她走了没多远,就听见外面野风和 Max 大笑。门开着,他们三个就在平台上拍照。明珰拎着相机指挥他们站位……她笑笑,看了一会儿才走开。
野风和 Max 一样是开朗快活的性格。但野风是那种如果有人在,不管自己是什么样的心情,总想令大家都快乐的人。有时候他看起来越快活,反而越令人不安。

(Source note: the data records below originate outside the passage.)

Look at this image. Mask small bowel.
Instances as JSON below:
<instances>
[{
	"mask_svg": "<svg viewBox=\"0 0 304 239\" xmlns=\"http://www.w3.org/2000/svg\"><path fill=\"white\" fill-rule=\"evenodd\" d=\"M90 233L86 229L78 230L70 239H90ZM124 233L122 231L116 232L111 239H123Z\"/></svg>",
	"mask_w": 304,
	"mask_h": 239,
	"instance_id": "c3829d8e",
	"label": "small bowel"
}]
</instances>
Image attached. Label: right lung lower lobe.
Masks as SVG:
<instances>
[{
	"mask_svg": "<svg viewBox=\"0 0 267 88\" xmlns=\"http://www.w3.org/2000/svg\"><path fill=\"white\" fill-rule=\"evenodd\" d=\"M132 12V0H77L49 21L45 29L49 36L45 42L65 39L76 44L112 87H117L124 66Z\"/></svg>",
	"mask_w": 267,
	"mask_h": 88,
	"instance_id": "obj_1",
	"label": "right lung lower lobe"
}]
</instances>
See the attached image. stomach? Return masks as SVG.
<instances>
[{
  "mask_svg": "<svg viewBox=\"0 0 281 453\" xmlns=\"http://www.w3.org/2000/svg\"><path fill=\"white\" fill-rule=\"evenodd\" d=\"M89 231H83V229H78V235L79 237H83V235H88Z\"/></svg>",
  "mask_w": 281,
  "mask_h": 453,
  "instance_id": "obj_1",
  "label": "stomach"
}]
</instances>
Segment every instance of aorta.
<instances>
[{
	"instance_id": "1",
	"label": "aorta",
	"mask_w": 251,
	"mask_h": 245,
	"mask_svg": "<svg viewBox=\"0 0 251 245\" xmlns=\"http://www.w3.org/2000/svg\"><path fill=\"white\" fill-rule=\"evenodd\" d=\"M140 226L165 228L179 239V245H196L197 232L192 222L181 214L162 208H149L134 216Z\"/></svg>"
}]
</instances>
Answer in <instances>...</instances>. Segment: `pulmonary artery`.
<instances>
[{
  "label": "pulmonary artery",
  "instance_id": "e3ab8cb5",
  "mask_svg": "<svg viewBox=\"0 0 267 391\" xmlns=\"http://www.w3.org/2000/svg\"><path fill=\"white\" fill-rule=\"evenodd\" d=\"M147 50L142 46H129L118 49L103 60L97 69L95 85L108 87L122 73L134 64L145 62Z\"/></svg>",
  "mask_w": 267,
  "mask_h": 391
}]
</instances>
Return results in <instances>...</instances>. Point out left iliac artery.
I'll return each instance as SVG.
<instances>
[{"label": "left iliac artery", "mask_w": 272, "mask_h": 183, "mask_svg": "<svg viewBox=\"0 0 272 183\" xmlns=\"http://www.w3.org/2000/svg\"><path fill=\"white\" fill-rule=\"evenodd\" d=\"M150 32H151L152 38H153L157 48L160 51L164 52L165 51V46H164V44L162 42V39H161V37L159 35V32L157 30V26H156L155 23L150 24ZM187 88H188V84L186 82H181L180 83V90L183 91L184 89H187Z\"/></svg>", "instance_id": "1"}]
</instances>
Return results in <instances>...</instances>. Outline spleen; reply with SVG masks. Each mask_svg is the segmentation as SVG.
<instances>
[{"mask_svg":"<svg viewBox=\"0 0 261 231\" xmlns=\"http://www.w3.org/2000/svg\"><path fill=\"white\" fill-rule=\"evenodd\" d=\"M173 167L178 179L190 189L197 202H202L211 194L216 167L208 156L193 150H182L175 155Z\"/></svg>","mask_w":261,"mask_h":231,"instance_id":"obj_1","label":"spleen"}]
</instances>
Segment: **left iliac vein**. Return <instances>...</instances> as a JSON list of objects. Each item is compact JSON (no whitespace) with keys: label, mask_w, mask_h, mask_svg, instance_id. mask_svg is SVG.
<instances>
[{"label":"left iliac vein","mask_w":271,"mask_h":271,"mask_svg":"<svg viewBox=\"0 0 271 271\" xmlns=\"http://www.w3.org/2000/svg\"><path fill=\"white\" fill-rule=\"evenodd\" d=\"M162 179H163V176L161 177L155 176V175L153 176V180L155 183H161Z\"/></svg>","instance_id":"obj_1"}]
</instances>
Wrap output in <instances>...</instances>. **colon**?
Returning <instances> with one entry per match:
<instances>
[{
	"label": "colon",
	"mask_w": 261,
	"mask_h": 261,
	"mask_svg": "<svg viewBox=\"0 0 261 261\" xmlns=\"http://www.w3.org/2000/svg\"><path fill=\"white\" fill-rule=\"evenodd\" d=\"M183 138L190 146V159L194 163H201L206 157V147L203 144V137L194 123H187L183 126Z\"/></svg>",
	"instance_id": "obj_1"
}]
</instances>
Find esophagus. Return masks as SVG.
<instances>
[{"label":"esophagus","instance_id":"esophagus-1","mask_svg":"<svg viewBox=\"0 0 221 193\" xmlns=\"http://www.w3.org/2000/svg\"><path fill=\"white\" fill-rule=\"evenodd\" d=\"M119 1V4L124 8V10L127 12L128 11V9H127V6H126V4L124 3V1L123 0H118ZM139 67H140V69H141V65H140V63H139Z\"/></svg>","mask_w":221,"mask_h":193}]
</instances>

她希望此时此刻他是真正轻松愉快的,起码最近这几天都是。
她走到走廊尽头,正要上楼梯,忽然发现下面有两团黑乎乎毛茸茸东西活动了一下,不等她看清,一跃而起,摇着尾巴就跑过来,一前一后将她围住。
她匆忙看了一眼,发现刚才它们趴卧的位置就在大象脚下、狮子旁边,总共三只,跑过来绕着她转圈的是两只看起来年纪较轻的,还有一只呆在原地没动,只是盯着她。
她认出来,这是那天罗焰火牵着的那只老龄犬。
虽然她是不怕狗的,但是被两个体型这么大的狗围住,心里还是有点儿发慌。她站着没动,也没有做出多余的动作,正想着下面要怎么做合适,听见急匆匆的脚步声。她没回头,听见那句“别怕”,知道罗焰火来了,松口气。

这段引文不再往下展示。